Leo Igwe sent this piece from Canberra in Australia.
How can a challenge to “witches” to prove their powers work? According to your article, any claimants–successful or not–would be opening themselves up for persecution.
You are dealing with closed systems which self-validate, that cannot be broken into by rational thought from the outside. Like religious or secular belief systems, such as Nazism, Fascism and Communism, they construct edifices of thought around them and from within come all the proofs, validations and verifications necessary.

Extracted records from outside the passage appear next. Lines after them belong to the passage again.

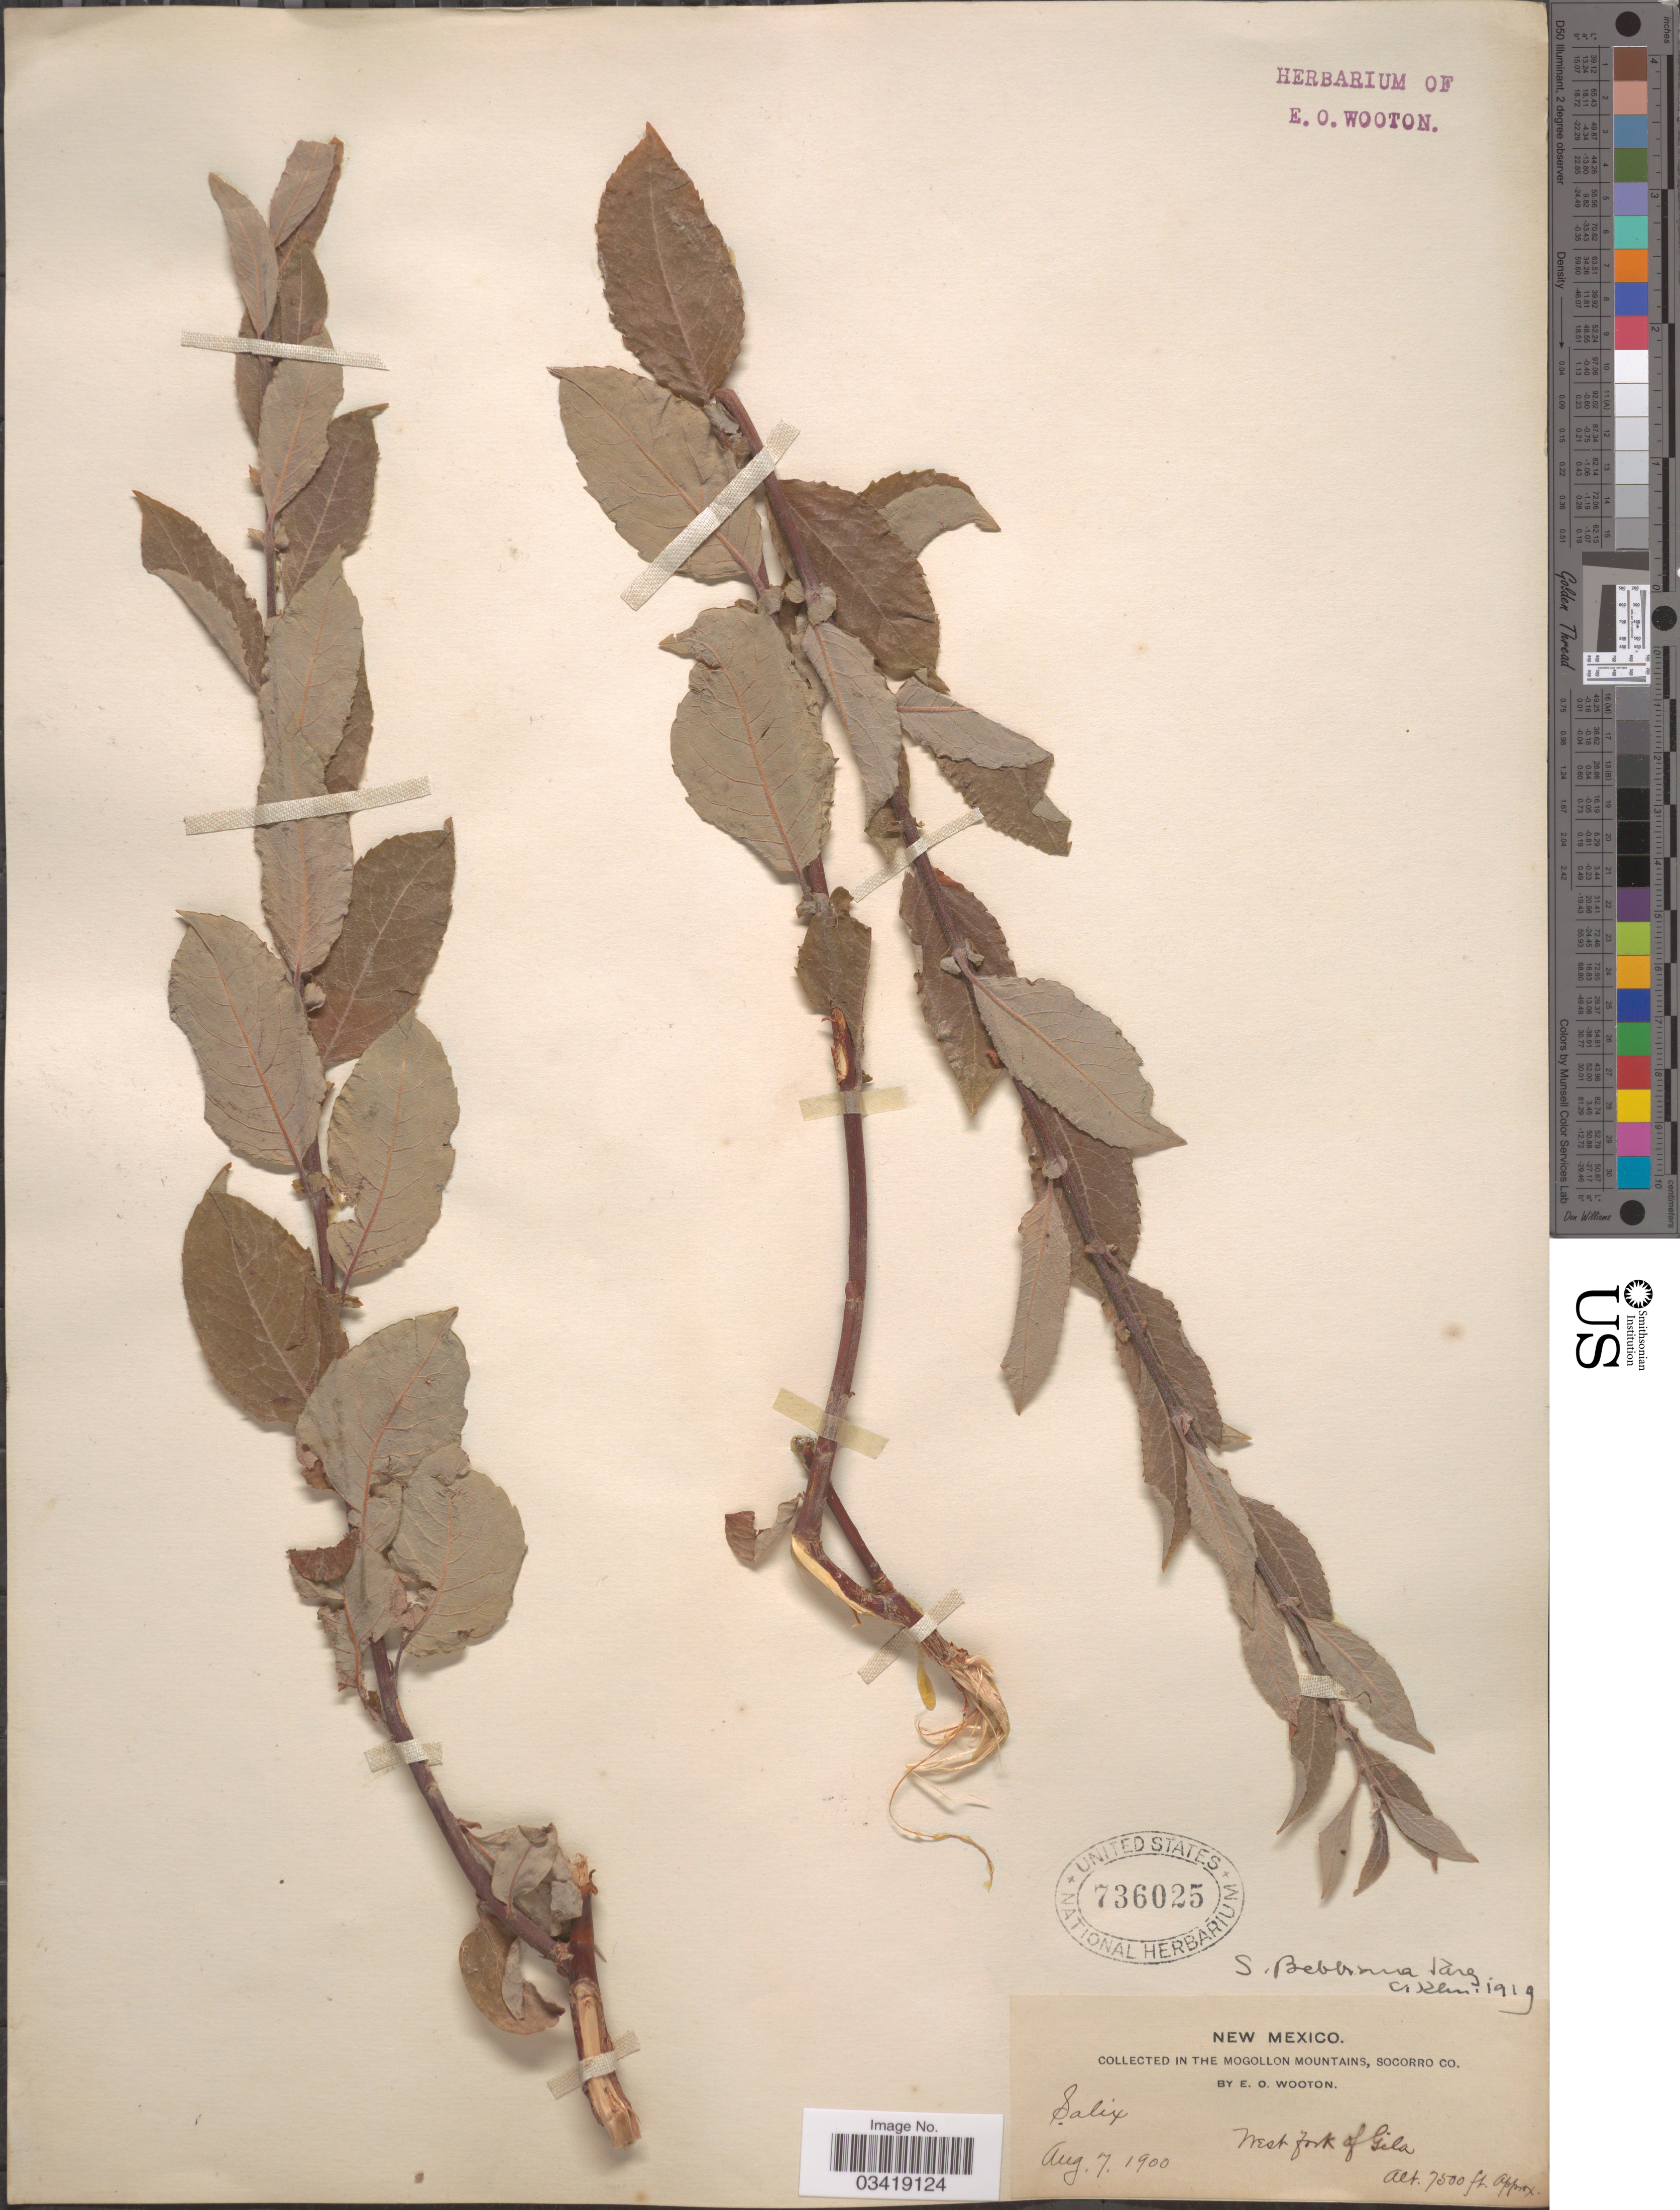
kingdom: Plantae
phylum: Tracheophyta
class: Magnoliopsida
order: Malpighiales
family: Salicaceae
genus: Salix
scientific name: Salix bebbiana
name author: Sarg.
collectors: E. O. Wooton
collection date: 1900-08-07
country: United States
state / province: New Mexico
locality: In The Mogollon Mountains, Socorro Co. West Fork of Gila.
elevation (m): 2286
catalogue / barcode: US 736025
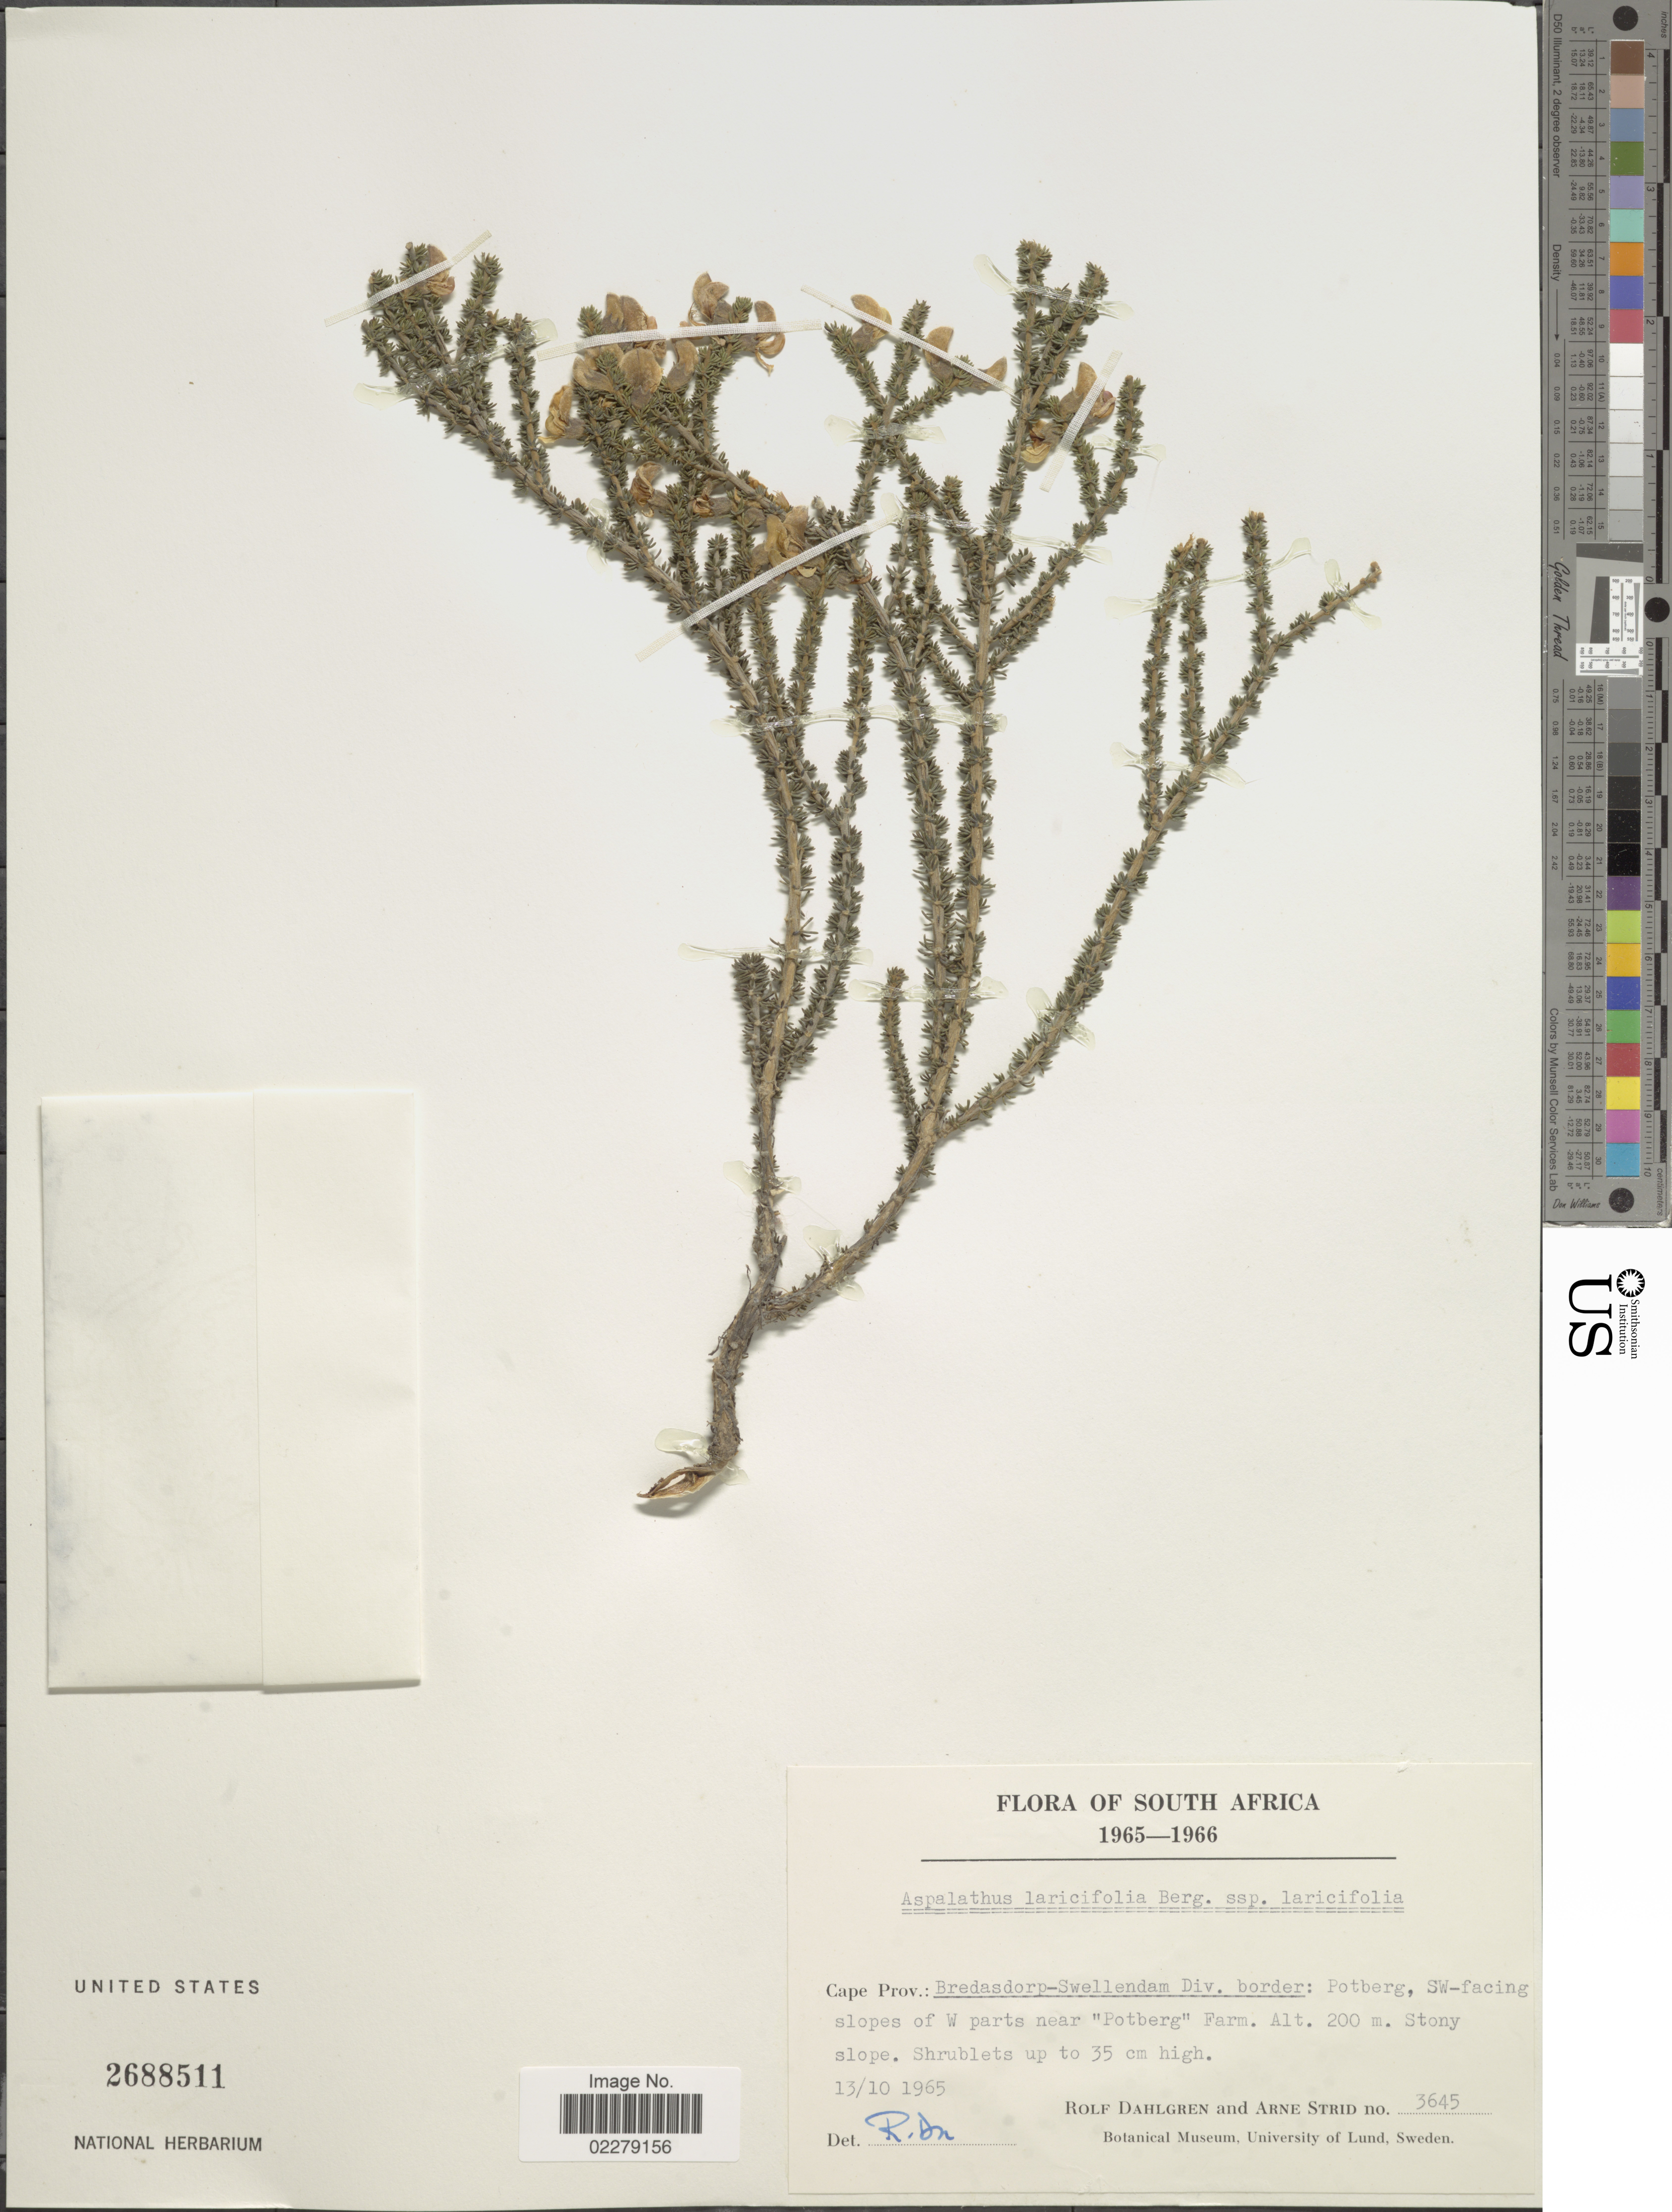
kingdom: Plantae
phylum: Tracheophyta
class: Magnoliopsida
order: Fabales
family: Fabaceae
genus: Aspalathus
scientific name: Aspalathus laricifolia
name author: P.J. Bergius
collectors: R. Dahlgren & A. Strid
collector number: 3645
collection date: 1965-10-13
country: South Africa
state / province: Western Cape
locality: Bredasdorp- Swellendam Div. border: Potberg, SW- facing slopes of W parts near "Potberg" Farm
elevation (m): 200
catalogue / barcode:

As for proof from the outside, so to speak – the demand that they prove what they can do – I have heard it argued that the same person standing there in front of you is at the same time flying about on nefarious errands, but you cannot see him, so cunning is he – and so on. Such thought systems are immune to falsification (see Evans-Pritchard on the Azande) and they cannot agree to external hanging judges whose ethic of cognition is independent of ideological formations.
I think there are social determinants of such belief systems and a multiplicity of variables therein have to be handled. In the 17th century people in England, church-going and god-fearing Protestants, believed in witchcraft and the malevolence of unseen powers. MacFarlane in his study of witchcraft linked the rise of Capitalism to an increase in the occurrence of witchcraft accusations. Where before in the old Medieval order there were institutions (manorial and religious) to cater for and help the dispossessed the new order saw would-be aspirants to fortune and wealth accumulation shake off the encumbrance of many dependents by accusing them of witchcraft. Situations are different but one thing they have in common is that the fact there are social determinants which lead to the development and prospering of witchcraft accusations. These need to be tackled. I am not at all sure that arguing at the level of intellectual ratiocination alone will solve the issue. It wont. Vigorous laws against such accusations are to be encouraged. Likewise to be encouraged, is a more profound analysis of the structure of such societies, in which witchcraft accusations dominate the politics of culture and articulate relationships of power.